▼▼▼

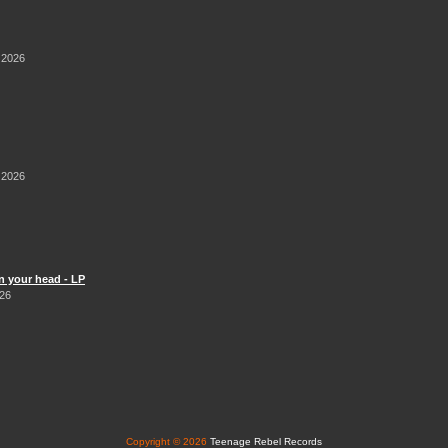
 2026
 2026
n your head - LP
026
Copyright © 2026
Teenage Rebel Records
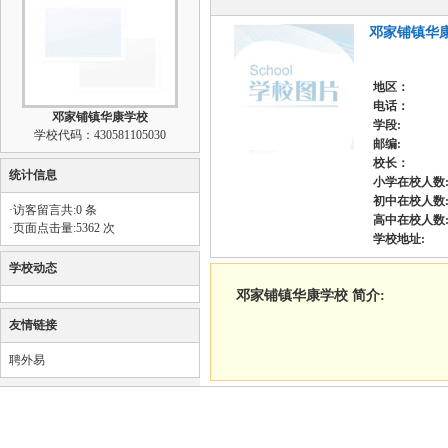
邓家铺镇华
地区：
电话：
邓家铺镇华康学校
学段:
学校代码：430581105030
邮编:
校长：
统计信息
小学在校人数
初中在校人数
·访客留言共:0 条
高中在校人数
·页面点击量:5362 次
学校地址:
学校动态
邓家铺镇华康学校 简介:
友情链接
聘外易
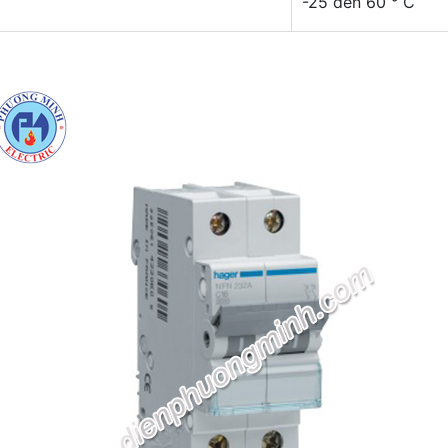
-25 đến 60 ° C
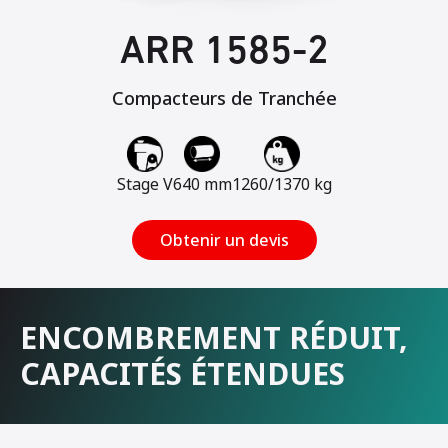
ARR 1585-2
Compacteurs de Tranchée
Stage V
640 mm
1260/1370 kg
Obtenir un devis
ENCOMBREMENT RÉDUIT,
CAPACITÉS ÉTENDUES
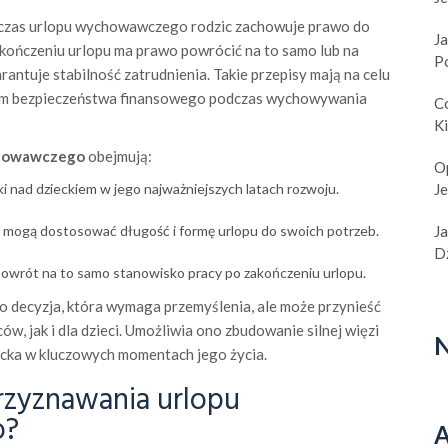
czas urlopu wychowawczego rodzic zachowuje prawo do
Ja
kończeniu urlopu ma prawo powrócić na to samo lub na
P
ntuje stabilność zatrudnienia. Takie przepisy mają na celu
e im bezpieczeństwa finansowego podczas wychowywania
C
K
chowawczego
obejmują:
O
 nad dzieckiem w jego najważniejszych latach rozwoju.
J
e mogą dostosować długość i formę urlopu do swoich potrzeb.
J
Dz
wrót na to samo stanowisko pracy po zakończeniu urlopu.
decyzja, która wymaga przemyślenia, ale może przynieść
ów, jak i dla dzieci. Umożliwia ono zbudowanie silnej więzi
N
iecka w kluczowych momentach jego życia.
przyznawania urlopu
o?
A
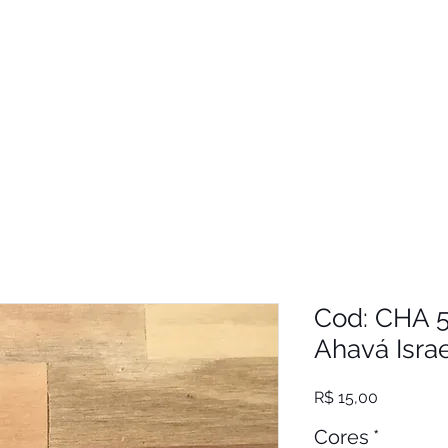
Cod: CHA 5
Ahavá Israe
Preço
R$ 15,00
Cores
*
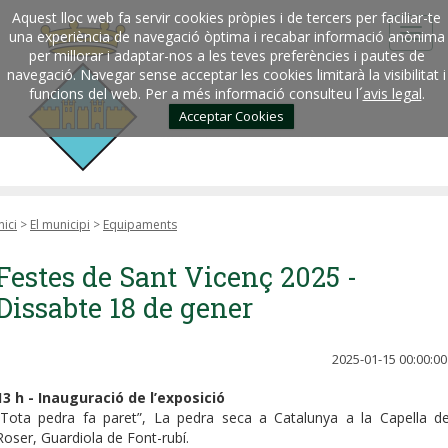
Aquest lloc web fa servir cookies pròpies i de tercers per faciliar-te
una experiència de navegació òptima i recabar informació anònima
per millorar i adaptar-nos a les teves preferències i pautes de
navegació. Navegar sense acceptar les cookies limitarà la visibilitat i
funcions del web. Per a més informació consulteu l´
avis legal
.
Acceptar Cookies
nici
>
El municipi
>
Equipaments
Festes de Sant Vicenç 2025 -
Dissabte 18 de gener
2025-01-15 00:00:00
13 h - Inauguració de l’exposició
“Tota pedra fa paret”, La pedra seca a Catalunya a la Capella de
Roser, Guardiola de Font-rubí.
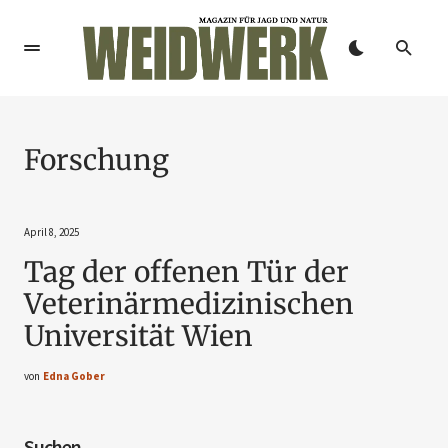
Forschung
April 8, 2025
Tag der offenen Tür der
Veterinärmedizinischen
Universität Wien
von
Edna Gober
Suchen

▲▲▲

#### INSTRUCTIONS FOR THE TASK
Please type out every line of text in the material above, character for character, and leave the pictures out of your answer.

#### THE COMPLETED TASK
 2026
 2026
n your head - LP
026
Copyright © 2026
Teenage Rebel Records
邓家铺镇华
地区：
电话：
邓家铺镇华康学校
学段:
学校代码：430581105030
邮编:
校长：
统计信息
小学在校人数
初中在校人数
·访客留言共:0 条
高中在校人数
·页面点击量:5362 次
学校地址:
学校动态
邓家铺镇华康学校 简介:
友情链接
聘外易
-25 đến 60 ° C
ARR 1585-2
Compacteurs de Tranchée
Stage V
640 mm
1260/1370 kg
Obtenir un devis
ENCOMBREMENT RÉDUIT,
CAPACITÉS ÉTENDUES
czas urlopu wychowawczego rodzic zachowuje prawo do
Ja
kończeniu urlopu ma prawo powrócić na to samo lub na
P
ntuje stabilność zatrudnienia. Takie przepisy mają na celu
e im bezpieczeństwa finansowego podczas wychowywania
C
K
chowawczego
obejmują:
O
 nad dzieckiem w jego najważniejszych latach rozwoju.
J
e mogą dostosować długość i formę urlopu do swoich potrzeb.
J
Dz
wrót na to samo stanowisko pracy po zakończeniu urlopu.
decyzja, która wymaga przemyślenia, ale może przynieść
ów, jak i dla dzieci. Umożliwia ono zbudowanie silnej więzi
N
iecka w kluczowych momentach jego życia.
przyznawania urlopu
o?
A
Cod: CHA 5
Ahavá Israe
Preço
R$ 15,00
Cores
*
Aquest lloc web fa servir cookies pròpies i de tercers per faciliar-te
una experiència de navegació òptima i recabar informació anònima
per millorar i adaptar-nos a les teves preferències i pautes de
navegació. Navegar sense acceptar les cookies limitarà la visibilitat i
funcions del web. Per a més informació consulteu l´
avis legal
.
Acceptar Cookies
nici
>
El municipi
>
Equipaments
Festes de Sant Vicenç 2025 -
Dissabte 18 de gener
2025-01-15 00:00:00
13 h - Inauguració de l’exposició
“Tota pedra fa paret”, La pedra seca a Catalunya a la Capella de
Roser, Guardiola de Font-rubí.
Forschung
April 8, 2025
Tag der offenen Tür der
Veterinärmedizinischen
Universität Wien
von
Edna Gober
Suchen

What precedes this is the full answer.